[Performance]: Why does the bandwidth first increase and then decrease as the batch size increases?
Describe your performance question
As shown in the table, when running ./transfer_engine_bench on two H20 servers, the bandwidth initially increases and then decreases as the batch size increases.
The experimental details are as follows: export MC_WORKERS_PER_CTX=1
export MC_MAX_WR=2048
./transfer_engine_bench --mode=target --metadata_server=etcd://xxx --local_server_name=abcd:12345 --device_name=mlx5_bond_1 --threads=8 --block_size=8192
./transfer_engine_bench --metadata_server=etcd://xxx --mode=initiator --segment_id=abcd:12345 --device_name=mlx5_bond_1 --threads=8 --batch_size=xx --block_size=8192
Before submitting a new issue...
- [x] Make sure you already searched for relevant issues and read the documentation
I think this is because the time complexity of the code below is O(n^2 * m), where n is the batch size.

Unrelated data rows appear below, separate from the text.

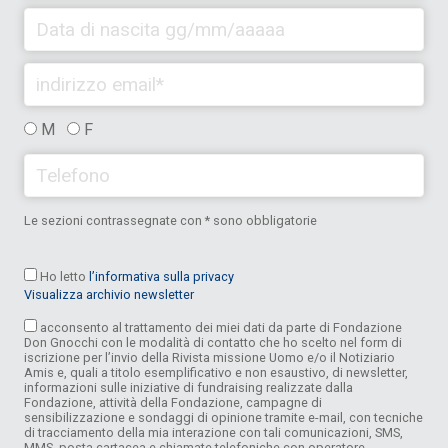
M
F
Le sezioni contrassegnate con * sono obbligatorie
Ho letto
l’informativa sulla privacy
Visualizza archivio newsletter
acconsento al trattamento dei miei dati da parte di Fondazione
Don Gnocchi con le modalità di contatto che ho scelto nel form di
iscrizione per l’invio della Rivista missione Uomo e/o il Notiziario
Amis e, quali a titolo esemplificativo e non esaustivo, di newsletter,
informazioni sulle iniziative di fundraising realizzate dalla
Fondazione, attività della Fondazione, campagne di
sensibilizzazione e sondaggi di opinione tramite e-mail, con tecniche
di tracciamento della mia interazione con tali comunicazioni, SMS,
MMS, posta cartacea e chiamate telefoniche con operatore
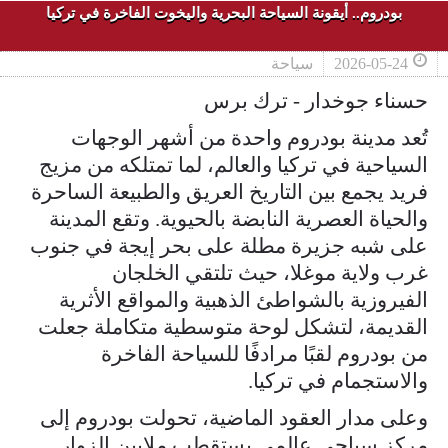
بودروم.. أيقونة السياحة البحرية واليخوت الفاخرة في تركيا
2026-05-24
سياحة
حسناء جوخدار - ترك برس
تُعد مدينة بودروم واحدة من أشهر الوجهات
السياحية في تركيا والعالم، لما تمتلكه من مزيج
فريد يجمع بين التاريخ العريق والطبيعة الساحرة
والحياة العصرية النابضة بالحيوية. وتقع المدينة
على شبه جزيرة مطلة على بحر إيجة في جنوب
غرب ولاية موغلا، حيث تلتقي الخلجان
الفيروزية بالشواطئ الذهبية والمواقع الأثرية
القديمة، لتشكل لوحة متوسطية متكاملة جعلت
من بودروم لقبًا مرادفًا للسياحة الفاخرة
والاستجمام في تركيا.
وعلى مدار العقود الماضية، تحولت بودروم إلى
مركز سياحي عالمي يستقطب ملايين الزوار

I would like to know why it is designed this way. From my understanding, the time complexity of polling the CQ should only be O(n * m).
@hzt123123 We provide an API getTransferStatus(batch_id, status) to aggregate the result of all tasks.
In addition, as you can see in this code, we will wait for all tasks are completed before submitting next batch of tasks (rather than pipelining). So excessive tasks may lead the main thread to wait for more time.
Why is getBatchTransferStatus included in the API getTransferStatus?
Why is getBatchTransferStatus included in the API getTransferStatus?
![]()
TE Transfer is a batch-based API, so we need to retrieve the status of the entire batch.